An expedition to Greece in 1998 brought an unprecedented onslaught of bad luck, this time involving my wife and son. My dear, concerned, sister went to the village expert in such matters to discover if I was afflicted with the evil eye (otherwise known as mal occhio, or jettatura). ‘Jettatura’ is the ancient belief that the gaze of strangers casts unwanted magic into the lives of the innocent. The belief is that a person – not otherwise malefic in any way – can harm you, your children or your livestock merely by looking at them with envy and praising them. The soothsayer, when checking my aura by long distance (these days such matters can of course, be conducted over the phone via pay-per-call numbers), gasped, went silent, and then declared I was so heavily and completely hexed that my halo was utterly opaque. In Greece there is a talisman one can wear, or place in a car, house or shop which offers protection against the evil eye (in some countries, one protects oneself against false compliments by spitting on the person who proffers a compliment). This talisman is in the form of a glass blue eye, a ‘good eye’. Jettatura, written upon my return from Greece, is my talisman, my good eye, and is dedicated to my sister Tania.

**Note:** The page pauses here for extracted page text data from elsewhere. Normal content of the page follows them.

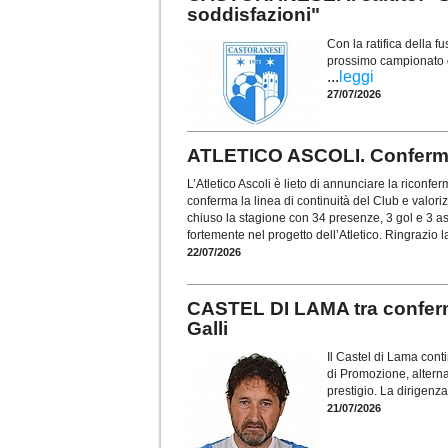
soddisfazioni"
Con la ratifica della f
prossimo campionato di
...
leggi
27/07/2026
ATLETICO ASCOLI. Conferma
L’Atletico Ascoli è lieto di annunciare la riconf
conferma la linea di continuità del Club e valoriz
chiuso la stagione con 34 presenze, 3 gol e 3 a
fortemente nel progetto dell’Atletico. Ringrazio la
22/07/2026
CASTEL DI LAMA tra conferm
Galli
Il Castel di Lama con
di Promozione, alterna
prestigio. La dirigen
21/07/2026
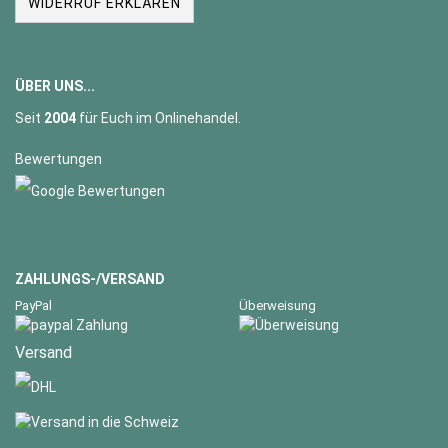
WIDERRUF ERKLÄREN
ÜBER UNS...
Seit
2004
für Euch im Onlinehandel.
Bewertungen
ZAHLUNGS-/VERSAND
PayPal
Überweisung
Versand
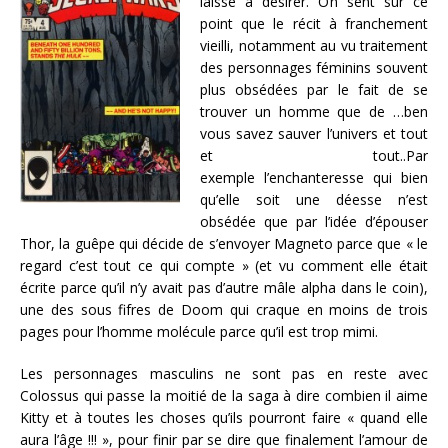
laisse à désirer. On sent sur ce
point que le récit à franchement
vieilli, notamment au vu traitement
des personnages féminins souvent
plus obsédées par le fait de se
trouver un homme que de …ben
vous savez sauver l’univers et tout
et tout..Par
exemple l’enchanteresse qui bien
qu’elle soit une déesse n’est
obsédée que par l’idée d’épouser
Thor, la guêpe qui décide de s’envoyer Magneto parce que « le
regard c’est tout ce qui compte » (et vu comment elle était
écrite parce qu’il n’y avait pas d’autre mâle alpha dans le coin),
une des sous fifres de Doom qui craque en moins de trois
pages pour l’homme molécule parce qu’il est trop mimi.
Les personnages masculins ne sont pas en reste avec
Colossus qui passe la moitié de la saga à dire combien il aime
Kitty et à toutes les choses qu’ils pourront faire « quand elle
aura l’âge !!! », pour finir par se dire que finalement l’amour de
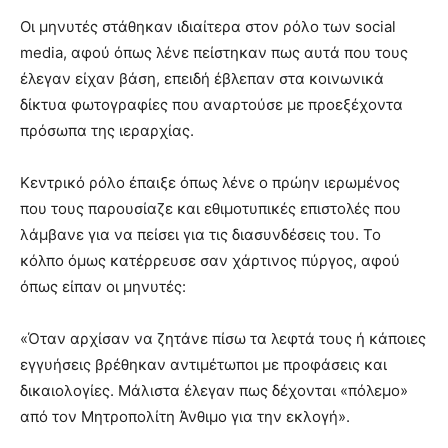
Οι μηνυτές στάθηκαν ιδιαίτερα στον ρόλο των social
media, αφού όπως λένε πείστηκαν πως αυτά που τους
έλεγαν είχαν βάση, επειδή έβλεπαν στα κοινωνικά
δίκτυα φωτογραφίες που αναρτούσε με προεξέχοντα
πρόσωπα της ιεραρχίας.
Κεντρικό ρόλο έπαιξε όπως λένε ο πρώην ιερωμένος
που τους παρουσίαζε και εθιμοτυπικές επιστολές που
λάμβανε για να πείσει για τις διασυνδέσεις του. Το
κόλπο όμως κατέρρευσε σαν χάρτινος πύργος, αφού
όπως είπαν οι μηνυτές:
«Όταν αρχίσαν να ζητάνε πίσω τα λεφτά τους ή κάποιες
εγγυήσεις βρέθηκαν αντιμέτωποι με προφάσεις και
δικαιολογίες. Μάλιστα έλεγαν πως δέχονται «πόλεμο»
από τον Μητροπολίτη Άνθιμο για την εκλογή».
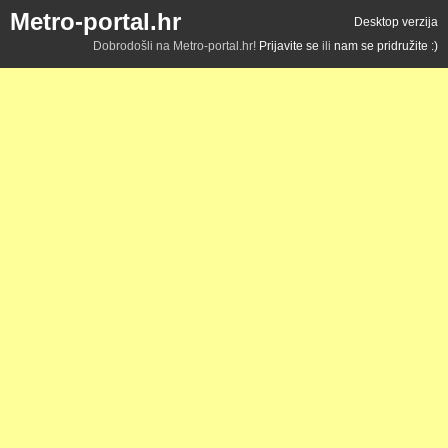
Metro-portal.hr
Desktop verzija
Dobrodošli na Metro-portal.hr!
Prijavite se
ili
nam se pridružite :)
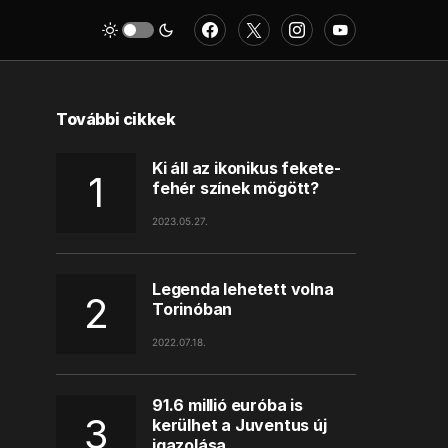
További cikkek
Ki áll az ikonikus fekete-
fehér színek mögött?
2023.05.27.
Legenda lehetett volna
Torinóban
2022.07.18.
91.6 millió euróba is
kerülhet a Juventus új
igazolása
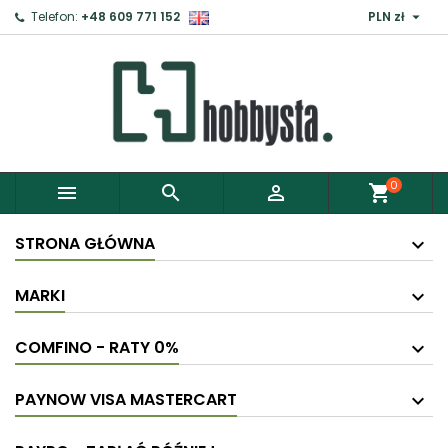

Telefon:
+48 609 771 152
PLN zł
×
Zaloguj
Aby zapisać produkty do Schowka, musisz się
zalogować.
0



shopping_cart
Anuluj
Zaloguj
STRONA GŁÓWNA
MARKI
COMFINO - RATY 0%
PAYNOW VISA MASTERCART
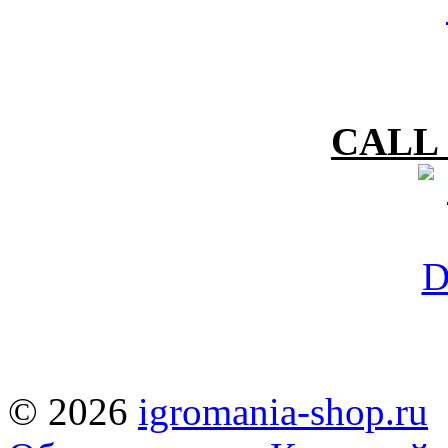
CALL 
© 2026
igromania-shop.ru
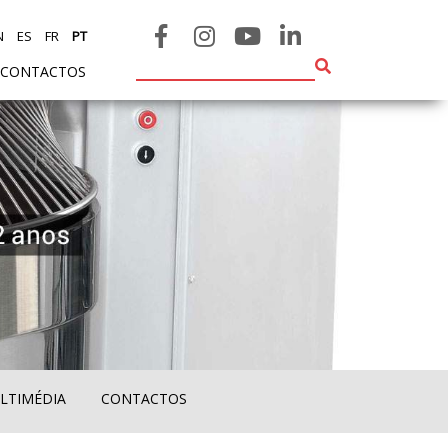
N
ES
FR
PT
CONTACTOS
LTIMÉDIA
CONTACTOS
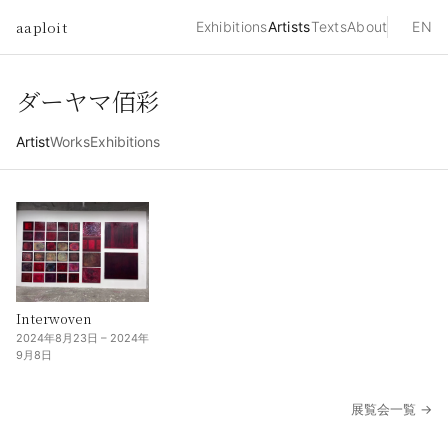
aaploit
Exhibitions
Artists
Texts
About
EN
ダーヤマ佰彩
Artist
Works
Exhibitions
Interwoven
2024年8月23日 – 2024年
9月8日
展覧会一覧 →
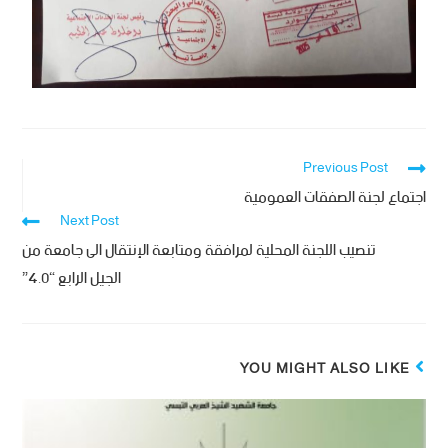
Previous Post
اجتماع لجنة الصفقات العمومية
Next Post
تنصيب اللجنة المحلية لمرافقة ومتابعة الإنتقال الى جامعة من
الجيل الرابع “4.0”
YOU MIGHT ALSO LIKE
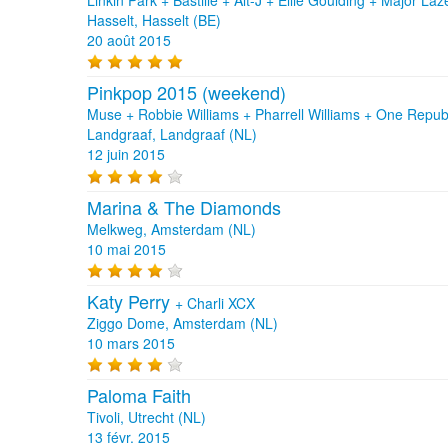
Hasselt, Hasselt (BE)
20 août 2015
Pinkpop 2015 (weekend)
Muse + Robbie Williams + Pharrell Williams + One Republ
Landgraaf, Landgraaf (NL)
12 juin 2015
Marina & The Diamonds
Melkweg, Amsterdam (NL)
10 mai 2015
Katy Perry
+
Charli XCX
Ziggo Dome, Amsterdam (NL)
10 mars 2015
Paloma Faith
Tivoli, Utrecht (NL)
13 févr. 2015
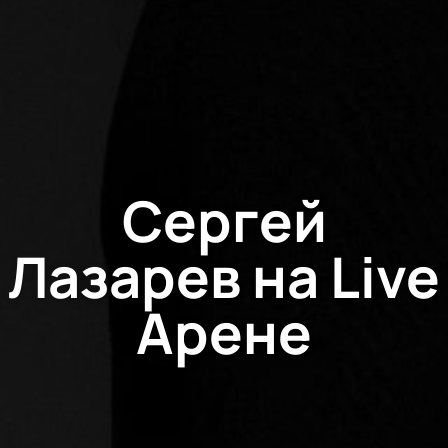
Сергей
Лазарев на Live
Арене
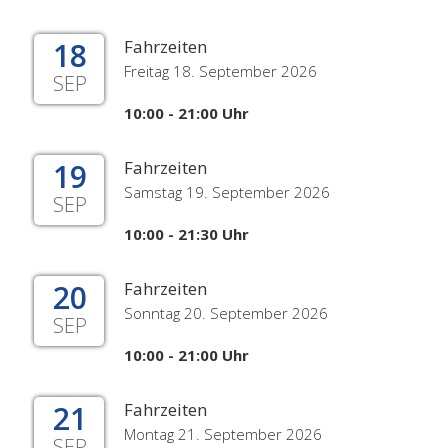
18
Fahrzeiten
Freitag 18. September 2026
SEP
10:00 - 21:00 Uhr
19
Fahrzeiten
Samstag 19. September 2026
SEP
10:00 - 21:30 Uhr
20
Fahrzeiten
Sonntag 20. September 2026
SEP
10:00 - 21:00 Uhr
21
Fahrzeiten
Montag 21. September 2026
SEP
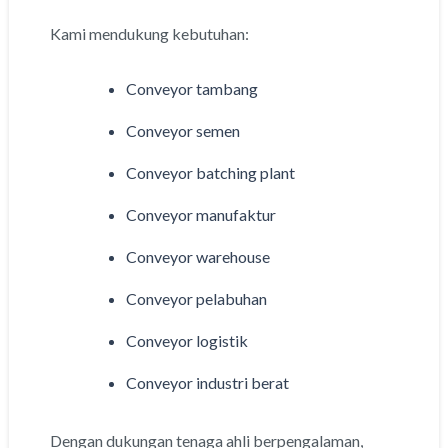
Kami mendukung kebutuhan:
Conveyor tambang
Conveyor semen
Conveyor batching plant
Conveyor manufaktur
Conveyor warehouse
Conveyor pelabuhan
Conveyor logistik
Conveyor industri berat
Dengan dukungan tenaga ahli berpengalaman,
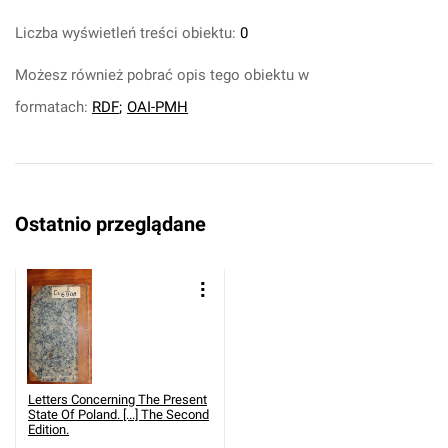
Liczba wyświetleń treści obiektu:
0
Możesz również pobrać opis tego obiektu w
formatach:
RDF
;
OAI-PMH
Ostatnio przeglądane
Letters Concerning The Present
State Of Poland. [...] The Second
Edition.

Matre’s Dance (1991, rev. 1994)
Created during an intense eight days, and originally commissioned as a violin solo, Matre’s Dance was premiered by David Guerin and Bruce McKinnon in the Adam Concert Room of the Victoria University School of Music in 1991. This was the first piece which suggested to me I might have some future in composing. Following its première, Matre’s Dance passed from my hands into Evelyn Glennie’s and has now seen much more of the world than I will.
Evelyn, Matre’s Dance, and I were recently reunited in Bologna’s beautiful opera house, where after a much-rehearsed introduction (in Italian) by Evelyn, I, the composer, was presented to the audience. As I rose in my private box to give the royal wave, the house went completely dark – to which the audience politely applauded. Considering my friend from New Zealand was shrieking with enthusiasm, gyrating and gesticulating with the euphoria more often found at a Rugby World Cup final, this unexpected blackout was no small blessing.

John Psathas

This recording was a great opportunity for me to re-learn an old favourite, having played an earlier version of Matre’s Dance with John on piano back in 1994.
This is a work which has become part of the core international repertoire, and so for me the challenge has been to try to add something new. The percussion timbres are crucial to the impact of the piece, and I had been searching for years for the perfect sound for the highest drum in the set-up. Finally I found it: a little 8-inch diameter snare drum. This, coupled with two timpani (tuned to A and C) and three double-headed tom toms, gives a really punchy set-up.

Jeremy Fitzsimons

Fragment (2001)
This piano duet was composed to commemorate the occasion of the retirement of my first piano teacher, Peter Williams. The première was given at a special function in Napier to celebrate the achievement of Peter Williams, in March 2001, where the pianists were Anne Jago and Dermot Horne. Fragment is dedicated to Peter for setting me on the right track.